5. FANNY
Fanny lève le nez de son carnet de commandes. Le vieux monsieur est toujours là, au milieu des rayonnages. Il a un côté suranné avec sa redingote, ses petites lunettes et ses moustaches relevées. Il se trouve dans l’espace « Feel Good ». Étrange ! Elle l’aurait trouvé plus à sa place dans les rayons « Policier » ou « Aventure ». Mais elle adore les décalages entre les gens et les jugements qu’on s’en fait. N’est-elle d’ailleurs pas l’exemple même de ce genre de stéréotypes ? À bien la regarder, qui se douterait que son accoutrement dissimule un cœur en miettes, mille fois piétiné par des tas et des tas d’âmes immondes ? Seule Sixtine sait qui se cache derrière le masque de confiance qu’elle arbore chaque jour.
En pensant à son amie, Fanny jette instinctivement un coup d’œil à sa montre. À l’heure qu’il est, elle doit être arrivée. Elle comprend parfaitement son besoin de connaître son passé mais elle ne peut pas s’empêcher de s’inquiéter pour elle. Sixtine a eu la chance de grandir dans une famille bienveillante, avec des gens qui l’ont aimée comme si elle était leur propre fille. Elle-même n’a pas eu cette chance auprès des personnes partageant pourtant son sang. C’est ce qu’elle a essayé de lui dire, en des mots bien choisis, lorsqu’elle est passée la veille lui dire qu’elle ne quittait pas seulement Adam mais aussi Vannes pour quelques temps. Bien sûr elle soutient sa démarche et lui a octroyé quelques jours de congés pour mener à bien ses recherches, en espérant toutefois que ce passé ne lui fasse pas plus de mal que de bien.

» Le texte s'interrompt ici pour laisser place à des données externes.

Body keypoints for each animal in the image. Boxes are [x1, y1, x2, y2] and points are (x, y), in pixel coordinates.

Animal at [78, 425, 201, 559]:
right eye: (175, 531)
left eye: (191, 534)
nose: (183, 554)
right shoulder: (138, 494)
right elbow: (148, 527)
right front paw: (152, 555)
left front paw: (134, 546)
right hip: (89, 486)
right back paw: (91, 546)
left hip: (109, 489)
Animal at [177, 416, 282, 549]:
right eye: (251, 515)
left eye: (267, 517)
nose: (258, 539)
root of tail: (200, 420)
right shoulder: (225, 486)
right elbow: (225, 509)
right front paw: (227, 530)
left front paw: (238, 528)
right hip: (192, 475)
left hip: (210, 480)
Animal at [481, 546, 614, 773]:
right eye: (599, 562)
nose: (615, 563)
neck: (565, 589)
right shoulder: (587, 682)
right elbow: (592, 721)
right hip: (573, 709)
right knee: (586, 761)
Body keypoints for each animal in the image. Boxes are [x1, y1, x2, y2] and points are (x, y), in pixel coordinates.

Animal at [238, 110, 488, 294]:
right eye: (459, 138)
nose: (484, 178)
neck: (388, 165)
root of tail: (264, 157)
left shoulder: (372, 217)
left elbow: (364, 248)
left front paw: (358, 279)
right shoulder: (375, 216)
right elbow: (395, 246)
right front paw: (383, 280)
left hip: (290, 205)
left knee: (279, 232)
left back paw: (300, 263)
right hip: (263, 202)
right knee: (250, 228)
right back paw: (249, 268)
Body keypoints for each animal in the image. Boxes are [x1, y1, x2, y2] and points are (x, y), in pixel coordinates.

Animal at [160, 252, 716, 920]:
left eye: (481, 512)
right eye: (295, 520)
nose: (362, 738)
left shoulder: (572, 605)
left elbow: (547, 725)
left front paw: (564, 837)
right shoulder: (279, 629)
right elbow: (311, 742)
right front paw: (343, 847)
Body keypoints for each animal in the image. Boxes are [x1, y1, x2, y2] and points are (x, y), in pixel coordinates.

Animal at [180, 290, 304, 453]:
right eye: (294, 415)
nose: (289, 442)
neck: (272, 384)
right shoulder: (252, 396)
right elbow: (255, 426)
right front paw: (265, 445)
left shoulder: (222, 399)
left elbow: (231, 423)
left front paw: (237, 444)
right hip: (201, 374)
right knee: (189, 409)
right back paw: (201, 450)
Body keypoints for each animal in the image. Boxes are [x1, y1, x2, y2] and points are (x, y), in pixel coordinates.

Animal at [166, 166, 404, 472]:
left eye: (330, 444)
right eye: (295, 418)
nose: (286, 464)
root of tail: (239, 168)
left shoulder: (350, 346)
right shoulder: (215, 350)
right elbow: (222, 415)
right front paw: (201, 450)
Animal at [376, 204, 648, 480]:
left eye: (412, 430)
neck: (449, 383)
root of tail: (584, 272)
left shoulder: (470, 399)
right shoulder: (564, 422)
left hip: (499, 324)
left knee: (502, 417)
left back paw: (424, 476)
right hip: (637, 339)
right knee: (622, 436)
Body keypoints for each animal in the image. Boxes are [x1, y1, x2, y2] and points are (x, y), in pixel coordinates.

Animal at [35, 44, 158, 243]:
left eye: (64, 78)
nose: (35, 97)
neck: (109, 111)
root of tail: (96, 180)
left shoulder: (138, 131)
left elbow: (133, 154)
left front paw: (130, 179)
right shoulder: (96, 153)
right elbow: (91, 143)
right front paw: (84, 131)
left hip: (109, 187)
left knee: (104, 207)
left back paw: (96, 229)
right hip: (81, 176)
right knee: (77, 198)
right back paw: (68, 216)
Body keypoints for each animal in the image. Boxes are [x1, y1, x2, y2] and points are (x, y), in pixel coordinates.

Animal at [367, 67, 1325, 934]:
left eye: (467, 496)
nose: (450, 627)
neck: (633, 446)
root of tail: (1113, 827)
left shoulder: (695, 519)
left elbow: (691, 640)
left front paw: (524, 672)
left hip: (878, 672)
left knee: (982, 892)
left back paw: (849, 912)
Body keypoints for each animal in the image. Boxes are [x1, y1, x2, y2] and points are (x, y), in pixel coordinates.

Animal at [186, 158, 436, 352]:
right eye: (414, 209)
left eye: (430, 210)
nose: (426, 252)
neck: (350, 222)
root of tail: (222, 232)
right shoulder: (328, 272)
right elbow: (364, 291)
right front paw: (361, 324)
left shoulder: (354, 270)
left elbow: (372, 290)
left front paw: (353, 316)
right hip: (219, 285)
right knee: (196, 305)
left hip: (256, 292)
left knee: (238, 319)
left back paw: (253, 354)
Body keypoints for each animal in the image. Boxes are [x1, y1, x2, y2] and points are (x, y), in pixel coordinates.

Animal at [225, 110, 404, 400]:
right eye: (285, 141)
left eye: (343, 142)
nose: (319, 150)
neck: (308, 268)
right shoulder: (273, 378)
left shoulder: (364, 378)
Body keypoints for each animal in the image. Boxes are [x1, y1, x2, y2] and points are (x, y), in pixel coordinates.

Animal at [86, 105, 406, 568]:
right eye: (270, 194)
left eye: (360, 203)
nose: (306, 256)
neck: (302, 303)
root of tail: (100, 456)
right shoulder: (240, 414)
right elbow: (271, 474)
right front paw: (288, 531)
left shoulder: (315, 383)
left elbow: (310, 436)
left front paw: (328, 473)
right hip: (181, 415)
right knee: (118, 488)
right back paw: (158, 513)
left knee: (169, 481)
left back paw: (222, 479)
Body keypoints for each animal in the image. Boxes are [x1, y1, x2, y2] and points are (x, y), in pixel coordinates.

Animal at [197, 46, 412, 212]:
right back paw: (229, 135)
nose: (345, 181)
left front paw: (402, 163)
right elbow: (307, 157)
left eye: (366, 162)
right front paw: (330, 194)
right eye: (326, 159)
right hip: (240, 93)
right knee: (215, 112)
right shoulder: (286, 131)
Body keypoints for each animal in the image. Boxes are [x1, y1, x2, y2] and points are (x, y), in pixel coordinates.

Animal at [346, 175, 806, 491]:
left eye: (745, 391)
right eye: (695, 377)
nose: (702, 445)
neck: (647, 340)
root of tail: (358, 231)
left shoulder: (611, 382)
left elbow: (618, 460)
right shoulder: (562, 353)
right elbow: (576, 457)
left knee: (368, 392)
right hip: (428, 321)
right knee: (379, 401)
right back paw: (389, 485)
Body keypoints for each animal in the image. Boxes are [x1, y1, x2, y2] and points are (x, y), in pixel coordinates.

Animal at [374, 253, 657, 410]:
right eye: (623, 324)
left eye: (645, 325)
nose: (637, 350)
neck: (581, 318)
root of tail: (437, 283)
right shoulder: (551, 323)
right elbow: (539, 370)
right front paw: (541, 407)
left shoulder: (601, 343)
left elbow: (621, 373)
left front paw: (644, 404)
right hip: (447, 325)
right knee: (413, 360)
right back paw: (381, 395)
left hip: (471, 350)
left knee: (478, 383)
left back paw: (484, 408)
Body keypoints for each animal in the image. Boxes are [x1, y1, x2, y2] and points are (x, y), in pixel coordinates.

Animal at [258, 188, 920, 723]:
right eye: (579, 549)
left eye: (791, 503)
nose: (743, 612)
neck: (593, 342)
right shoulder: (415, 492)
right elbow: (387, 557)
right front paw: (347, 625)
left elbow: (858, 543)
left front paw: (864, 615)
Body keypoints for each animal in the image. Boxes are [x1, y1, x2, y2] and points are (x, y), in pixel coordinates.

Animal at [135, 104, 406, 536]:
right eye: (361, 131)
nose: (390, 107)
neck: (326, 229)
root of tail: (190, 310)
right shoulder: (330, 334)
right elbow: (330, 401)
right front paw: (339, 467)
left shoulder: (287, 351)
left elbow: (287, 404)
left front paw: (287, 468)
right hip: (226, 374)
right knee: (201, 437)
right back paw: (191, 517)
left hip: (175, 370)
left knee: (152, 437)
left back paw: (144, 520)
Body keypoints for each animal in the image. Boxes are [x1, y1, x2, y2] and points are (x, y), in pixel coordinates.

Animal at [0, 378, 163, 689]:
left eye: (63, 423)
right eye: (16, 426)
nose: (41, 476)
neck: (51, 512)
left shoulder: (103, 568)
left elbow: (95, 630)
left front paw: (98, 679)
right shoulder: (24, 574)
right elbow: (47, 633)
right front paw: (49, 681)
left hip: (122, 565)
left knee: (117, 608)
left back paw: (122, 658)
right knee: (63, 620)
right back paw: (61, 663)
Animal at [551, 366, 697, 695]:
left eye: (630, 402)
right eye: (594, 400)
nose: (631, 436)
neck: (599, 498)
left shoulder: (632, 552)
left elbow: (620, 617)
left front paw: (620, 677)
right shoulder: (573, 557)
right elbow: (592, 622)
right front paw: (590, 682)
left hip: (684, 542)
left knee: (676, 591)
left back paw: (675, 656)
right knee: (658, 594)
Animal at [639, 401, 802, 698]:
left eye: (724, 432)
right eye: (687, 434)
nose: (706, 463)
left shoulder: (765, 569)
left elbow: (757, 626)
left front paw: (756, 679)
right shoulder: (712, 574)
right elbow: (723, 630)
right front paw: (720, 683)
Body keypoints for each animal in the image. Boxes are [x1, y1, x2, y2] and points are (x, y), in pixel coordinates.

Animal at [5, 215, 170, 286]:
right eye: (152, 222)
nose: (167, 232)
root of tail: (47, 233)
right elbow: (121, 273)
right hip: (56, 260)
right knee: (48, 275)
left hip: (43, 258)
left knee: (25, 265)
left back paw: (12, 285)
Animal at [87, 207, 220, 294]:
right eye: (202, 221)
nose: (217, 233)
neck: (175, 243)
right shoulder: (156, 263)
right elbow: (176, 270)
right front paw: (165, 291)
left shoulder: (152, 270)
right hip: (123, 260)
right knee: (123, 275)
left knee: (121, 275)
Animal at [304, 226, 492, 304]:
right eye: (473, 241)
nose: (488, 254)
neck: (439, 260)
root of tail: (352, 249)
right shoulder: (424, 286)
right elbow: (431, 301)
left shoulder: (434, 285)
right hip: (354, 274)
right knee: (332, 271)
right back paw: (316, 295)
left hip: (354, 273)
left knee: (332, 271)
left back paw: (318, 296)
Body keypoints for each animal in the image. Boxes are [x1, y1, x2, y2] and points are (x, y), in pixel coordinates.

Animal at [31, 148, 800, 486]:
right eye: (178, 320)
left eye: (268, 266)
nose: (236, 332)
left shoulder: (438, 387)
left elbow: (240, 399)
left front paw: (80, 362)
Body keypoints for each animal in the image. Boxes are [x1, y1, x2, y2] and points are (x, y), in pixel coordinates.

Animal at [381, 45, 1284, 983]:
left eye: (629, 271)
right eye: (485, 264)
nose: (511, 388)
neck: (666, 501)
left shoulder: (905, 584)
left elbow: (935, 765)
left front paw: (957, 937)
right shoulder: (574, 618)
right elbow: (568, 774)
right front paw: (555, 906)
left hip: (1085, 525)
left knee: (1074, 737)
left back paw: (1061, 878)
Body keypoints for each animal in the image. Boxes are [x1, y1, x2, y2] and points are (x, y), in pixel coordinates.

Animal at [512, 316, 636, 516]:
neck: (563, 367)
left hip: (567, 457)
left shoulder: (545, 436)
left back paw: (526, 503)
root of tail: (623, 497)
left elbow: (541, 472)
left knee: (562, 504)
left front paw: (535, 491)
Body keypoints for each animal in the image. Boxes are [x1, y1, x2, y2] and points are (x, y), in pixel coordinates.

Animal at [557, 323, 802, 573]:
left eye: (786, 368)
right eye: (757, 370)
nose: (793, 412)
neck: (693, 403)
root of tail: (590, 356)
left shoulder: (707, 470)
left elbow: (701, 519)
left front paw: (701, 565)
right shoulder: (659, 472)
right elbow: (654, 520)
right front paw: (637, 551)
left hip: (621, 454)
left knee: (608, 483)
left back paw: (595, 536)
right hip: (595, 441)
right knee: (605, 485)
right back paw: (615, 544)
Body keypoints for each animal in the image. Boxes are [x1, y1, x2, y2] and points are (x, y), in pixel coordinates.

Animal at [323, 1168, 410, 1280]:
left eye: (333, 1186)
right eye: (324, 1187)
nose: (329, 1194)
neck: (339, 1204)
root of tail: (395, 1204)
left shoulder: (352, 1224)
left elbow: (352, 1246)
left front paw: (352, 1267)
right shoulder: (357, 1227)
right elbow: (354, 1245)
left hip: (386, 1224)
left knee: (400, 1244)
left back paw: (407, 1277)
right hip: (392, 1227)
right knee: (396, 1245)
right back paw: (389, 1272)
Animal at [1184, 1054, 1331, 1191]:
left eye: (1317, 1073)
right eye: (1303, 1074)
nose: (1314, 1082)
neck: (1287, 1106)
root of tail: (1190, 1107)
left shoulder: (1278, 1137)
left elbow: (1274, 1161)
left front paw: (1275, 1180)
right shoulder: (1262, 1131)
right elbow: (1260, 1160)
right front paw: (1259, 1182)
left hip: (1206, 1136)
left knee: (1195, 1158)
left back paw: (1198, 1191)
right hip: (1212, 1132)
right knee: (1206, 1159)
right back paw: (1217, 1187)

Fanny replonge son regard dans les rayons de sa librairie. La grande femme maigrichonne qui est arrivée au bras du monsieur aux moustaches a délaissé son mari ? son ami ? son amant ? pour parcourir les œuvres coquines étalées sur la table ronde. Elle les feuillette un sourire aux lèvres, le premier depuis qu’elle est entrée dans la boutique. Fanny s’en amuse. Elle non plus n’a pas la tête de l’emploi. Derrière son carré court strict, son rouge à lèvres carmin et son pantalon en flanelle beige, elle la pensait plus friande de romans historiques. Comme quoi…
Elle décide d’aller à leur rencontre. Le monsieur en premier. Il l’intrigue vraiment.
— Est-ce que je peux vous être utile ?
L’homme sursaute.
— Oh ! s’exclame-t-elle en lorgnant le livre qu’il tient entre ses mains. Maria Clarains ?
— Que pouvez-vous m’en dire ?
— Et bien, l’auteure jongle avec les émotions. Comme tous les auteurs de "Feel Good" me direz-vous. Mais les romans de Maria Clarains ont une connotation profondément mélancolique. Comme si, derrière tout l’espoir qu’elle met dans ses œuvres, l’auteure n’y croyait pas vraiment.
Le vieux monsieur écarquille les yeux, visiblement déçu.
— Si le lecteur ne croit pas un traître mot de ce que dit l’auteure, alors que vaut ce livre ? lui demande la maigrichonne qui s’est soudain rapprochée d’eux.
— Ah mais je n’ai pas dit qu’on ne croyait pas à ce que nous dit l’auteure.
— Je ne vous suis pas, relance « Monsieur Moustache »
— On lit du Feel Good pour se dire qu’on n’est pas seuls à éprouver des difficultés, que derrière l’échec ou le drame subsiste l’espoir.
— Exact ! Alors en quoi cette...Maria Clarains détrompe votre sentiment d’espoir, relance la dame.
Fanny sourit.
— Elle décrit parfaitement les sentiments. L’espoir y compris. J’ai juste cette impression que malgré tous ses efforts, elle n’a pas trouvé la paix qu’elle nous décrit.
Le vieux monsieur ne répond rien mais jette un œil anxieux à la dame qui, elle, fixe intensément Fanny de ses grands yeux noirs.
— Nous serions ravis de discuter plus longuement avec vous. Seriez-vous disponible pour un dîner ? lui demande-t-elle dans un large sourire.